**Your task:** Retype the lines starting at the line that contains "https://doi.org/10.7202/020192ar" and ending at the line that contains "Mélanges géographiques canadiens", including both of those lines.

**Available data:**
•••••
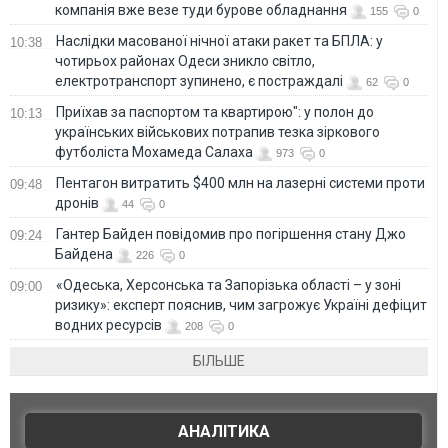
компанія вже везе туди бурове обладнання
155
0
Наслідки масованої нічної атаки ракет та БПЛА: у
10:38
чотирьох районах Одеси зникло світло,
електротранспорт зупинено, є постраждалі
62
0
Приїхав за паспортом та квартирою": у полон до
10:13
українських військових потрапив тезка зіркового
футболіста Мохамеда Салаха
973
0
Пентагон витратить $400 млн на лазерні системи проти
09:48
дронів
44
0
Гантер Байден повідомив про погіршення стану Джо
09:24
Байдена
226
0
«Одеська, Херсонська та Запорізька області – у зоні
09:00
ризику»: експерт пояснив, чим загрожує Україні дефіцит
водних ресурсів
208
0
БІЛЬШЕ
АНАЛІТИКА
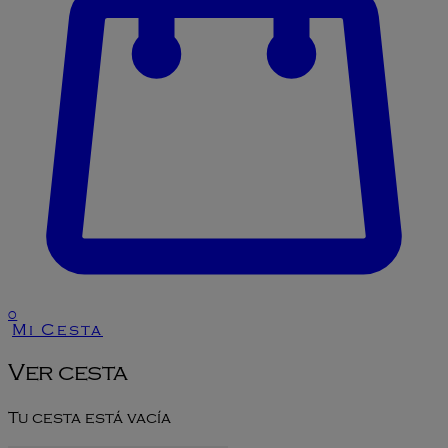
0
Mi Cesta
Ver cesta
Tu cesta está vacía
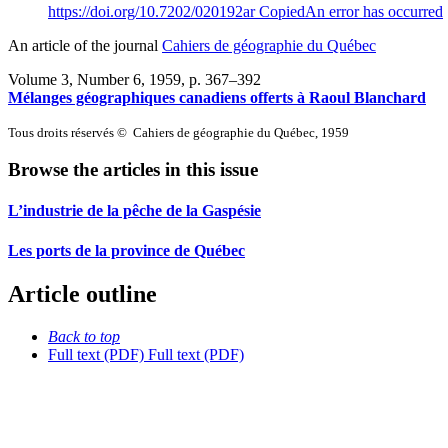
https://doi.org/10.7202/020192ar
Copied
An error has occurred
An article of the journal
Cahiers de géographie du Québec
Volume 3, Number 6, 1959
, p. 367–392
Mélanges géographiques canadiens offerts à Raoul Blanchard
Tous droits réservés © Cahiers de géographie du Québec, 1959
Browse the articles in this issue
L’industrie de la pêche de la Gaspésie
Les ports de la province de Québec
Article outline
Back to top
Full text (PDF)
Full text (PDF)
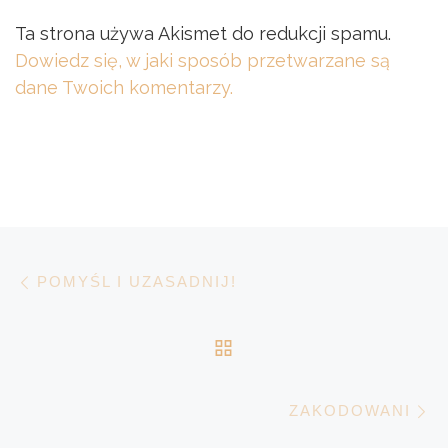
Ta strona używa Akismet do redukcji spamu.
Dowiedz się, w jaki sposób przetwarzane są
dane Twoich komentarzy.
Nawigacja wpisu
Poprzedni wpis
POMYŚL I UZASADNIJ!
POWRÓT DO LISTY 
N
ZAKODOWANI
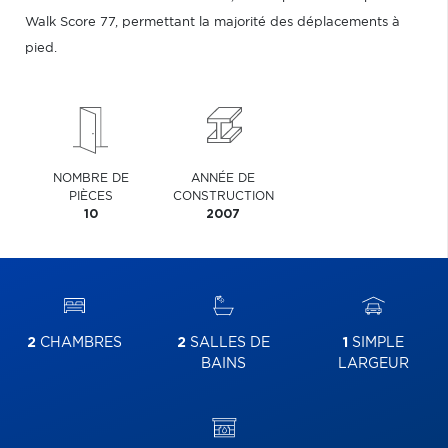
Walk Score 77, permettant la majorité des déplacements à
pied.
NOMBRE DE
ANNÉE DE
PIÈCES
CONSTRUCTION
10
2007
2
CHAMBRES
2
SALLES DE
1
SIMPLE
BAINS
LARGEUR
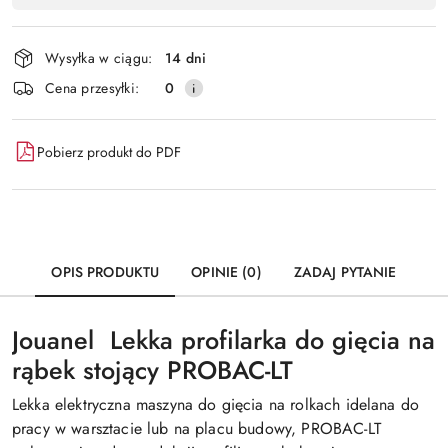
Wyślij
płatność
i
Wysyłka w ciągu:
14 dni
dostawa
Cena przesyłki:
0
Pobierz produkt do PDF
OPIS PRODUKTU
OPINIE (0)
ZADAJ PYTANIE
Jouanel Lekka profilarka do gięcia na
rąbek stojący PROBAC-LT
Lekka elektryczna maszyna do gięcia na rolkach idelana do
pracy w warsztacie lub na placu budowy, PROBAC-LT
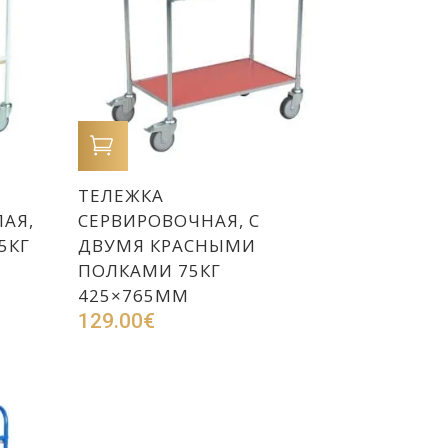
В КОРЗИНУ
ТЕЛЕЖКА
ЛАЯ,
СЕРВИРОВОЧНАЯ, С
5КГ
ДВУМЯ КРАСНЫМИ
ПОЛКАМИ 75КГ
425×765ММ
129.00
€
•••••
**Finished exercise:**
https://doi.org/10.7202/020192ar
Copied
An error has occurred
An article of the journal
Cahiers de géographie du Québec
Volume 3, Number 6, 1959
, p. 367–392
Mélanges géographiques canadiens offerts à Raoul Blanchard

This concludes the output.